Bush Tops “Most Admired” Poll

No kidding.

Gallup has just released a poll of the most admired (living) world figures. George W. Bush is the most admired, named so by 13 percent of respondents. (In December 2001, that number was 39 percent.) Bush is followed by Bill Clinton, at five percent, and Jimmy Carter, at four percent. And then, the first non-president on the list is…Barack Obama, with three percent, tied with the Rev. Billy Graham. After that come Colin Powell and Pope Benedict XVI, with two percent, and then a bunch of people, including Nelson Mandela, George H.W. Bush (why is this ex-president rated so low?), Bill Gates, John McCain, George Clooney, Rudolph Giuliani, Al Gore, Arnold Schwarzenegger, Jesse Jackson and, well, Mel Gibson — all at one percent. Bono and John Edwards failed to crack the one percent mark.

Granted the President’s ranking in this poll has dropped since 12/01, it’s worth noting that his rating at that point was undoubtedly inflated by his response to 9/11.  So Bush still tops this poll, even as his overall approval numbers are rock-bottom low.

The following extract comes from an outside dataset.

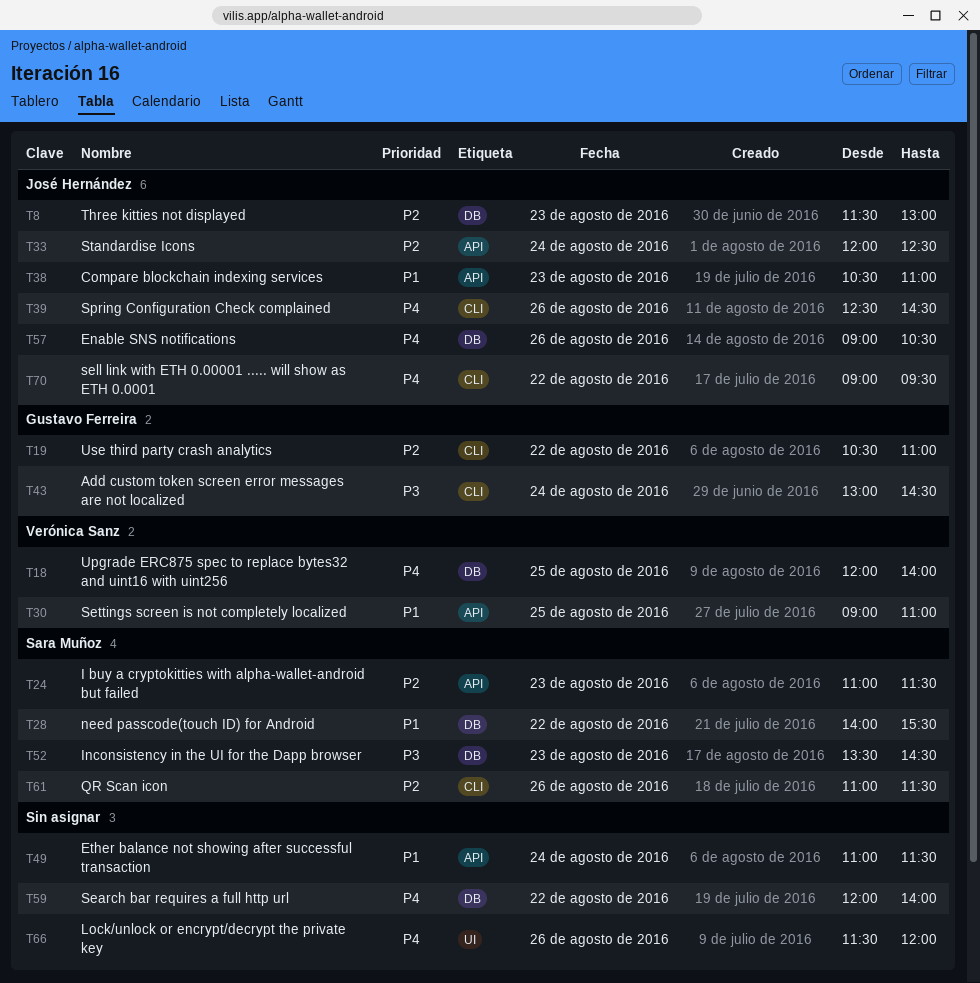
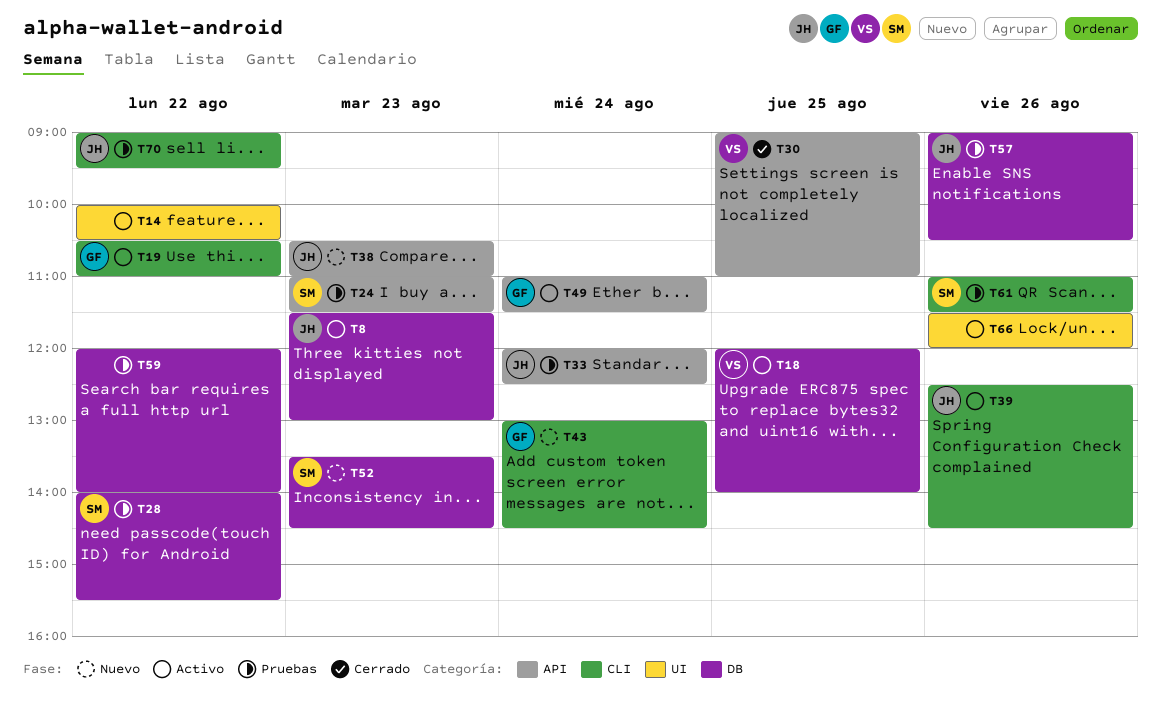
T14: none -> present
T49, owner: none -> Gustavo Ferreira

What does this mean?  I don’t really like drawing conclusions from polls, but if anything I believe it means that most Americans base their opinions about the President on the hostile perception they get from the nation’s journalists - who are all but the President’s political enemies -  rather than on any real analysis of his job performance.  Which is why American opinions of the President so often seem muddled and inconsistent.  On one hand, I think most Americans are glad to have a President who has (in the past at least) cut through a lot of the political garbage when it comes to national security and foreign policy and approve of the job he’s doing in those areas.  On the other hand, I also think most Americans get the vague idea from the that the President is Satan and the second-coming of Richard Nixon all wrapped into one.

So they’re confused, and the various political opinion polls tend to show that.

Update: Here’s another indication of the public’s confusion about Bush.  In an AP poll asking respondents to name the heroes and the villains of 2006 President Bush topped the villains list.  And the heroes list.

Of course, the AP took the opportunity to run this headline over the article about the poll:

image

Wouldn’t a headline reading “Americans Mixed On Bush” have been more accurate?  Of course it would have, but these journalists don’t like Bush so naturally they accentuate the negative.

Which sort of gives you an insight in to why Americans are so mixed on Bush to begin with.